Вилляр казался убежденным в своих словах. Солдаты, молодецки сражавшиеся до тех пор, были вовлечены в бегство лишь заразительной оторопью отряда Жюльена. Они поверили, что таков был приказ, что их бегство было хитростью.

– Но отчего же, сударь, офицеры не сказали нам, что это – притворство? Мы бежали бы веселее. А то вот мне стыдно, что я бежал перед псалмопевцами, – сказал старый алебардщик, немного задерживая шаг.

– А я не жалуюсь на это, молодчины мои! Черт возьми, да вы отлично бежали! – сказал Вилляр, не в силах сдержать улыбку. – Но это лишь половина нашего дела, детки. Теперь нужно кончить день, как мы его начали, искромсав этих псалмопевцев. За мной! Мы живо расправимся, а затем вы отправитесь в Монпелье плясать с вашими душками и пить за здоровье короля. А пока рубите этих каналий: еще лучше захотите выпить, вино покажется еще слаще! Нынче ночью – мое угощенье!

Солдат так восприимчив, что самоуверенность и веселость маршала охватила тех из беглецов, которые могли слышать его. Слова: «это хитрость!» пробегали по рядам. Бегство принимало более правильный вид отступления. В войсках понемногу возрождалась уверенность.

– Пора остановиться, ваше превосходительство? – спросили некоторые из офицеров.

– Нет еще, детки! Вон там видите это большое каштановое дерево?

Маршал выбрал место, где подымался небольшой холм. Оно казалось ему более удобным для построения своего войска.
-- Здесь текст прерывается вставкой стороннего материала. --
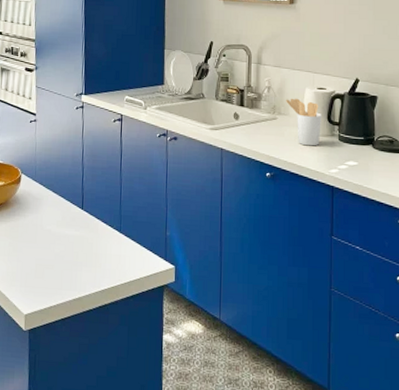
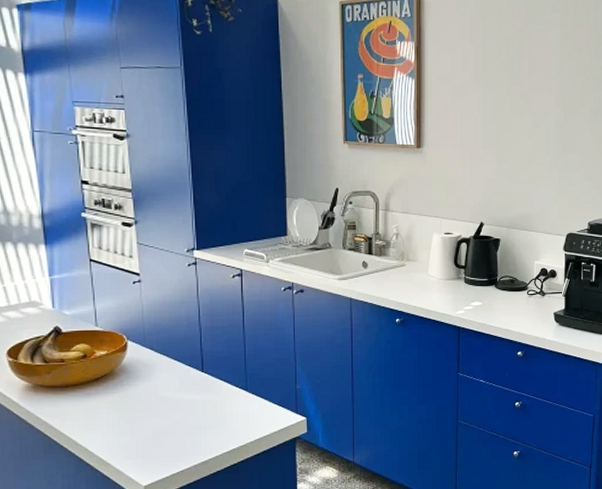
utensil holder: present [286,98,321,146] -> none [414,244,448,290]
Вдруг долина огласилась резкими и близкими звуками рожков.

– А, микелеты капитана Пуля! – радостно закричали солдаты.

То был вправду Пуль с остатками своих сорвиголов, которых Жюльен отрядил охранять маршала. Они должны были сменить роту его гвардейцев, почти совсем разбежавшуюся. Партизан подскакал к Вилляру.

– Ну, что с Жюльеном? – тихо спросил маршал.

– Разбит наголову, сударь! – отвечал Пуль. – Эти воплощенные дьяволы не спешат и не расстраивают своих рядов, чтоб преследовать нас. Это – словно старые войска: так они выдерживаются в победе! Они следуют за нами в порядке, наступательным маршем. Из Баржака сейчас прибыли три сотни всадников на хороших конях: это – конечно их задний отряд. Они истребляют наших отсталых. Но Жюльен приказал мне отправиться к вам, сударь. Я протрубил сбор: и вот я здесь с остатками моих людей, но их немного.

– Хорошо, мы постараемся вновь построиться. Ваши микелеты послужат нам обручами: их неустрашимое спокойствие ободрит этих бедняг, вообразивших, что за ними гонятся черти.

Заметив адъютанта, который пробирался с трудом, маршал сказал ему:

– Скачите, сударь, прикажите всем войскам, которые еще держатся в долине, податься туда (он указал на каштановое дерево). И пусть постараются соединиться там со мной в добром порядке.

Колонна Вилляра, пожалуй в лучшем порядке, чем остальные быстро двигалась к назначенному месту. Справа, на расстоянии сотни сажен, простирались холмы, смыкавшие течение Геро. Два из них, обрывавшиеся круче других, оставляли узкий проход, через который виднелась река.

– Отступая вдоль реки, – сказал Вилляр Пулю, – мы не будем опасаться за наше правое крыло: хоть с этой стороны мы будем прикрыты.

Вилляр еще не кончил, как в этом проходе показалась масса воинов, которые бежали в долину, распевая псалмы. То были горцы Ефраима. Как наказывал Кавалье, они перешли реку в двух лье оттуда на плотах, сооруженных в два часа из сосен соседнего леса. С начала битвы, главарь сидел в засаде за холмами, скрывавшими течение Геро. По знаку Кавалье он бросился теперь отрезать отступление Вилляру.

– Засада! – вскричал маршал с яростью. – Но эти дьяволы – орлы! Они перескакивают непроходимые горы и реки. Что за война! Всюду ловушки, засады, нечаянности, нигде невозможно развернуться! О, это – жестокий урок! Мне следовало видеть все самому. Но разве можно? На кого положиться?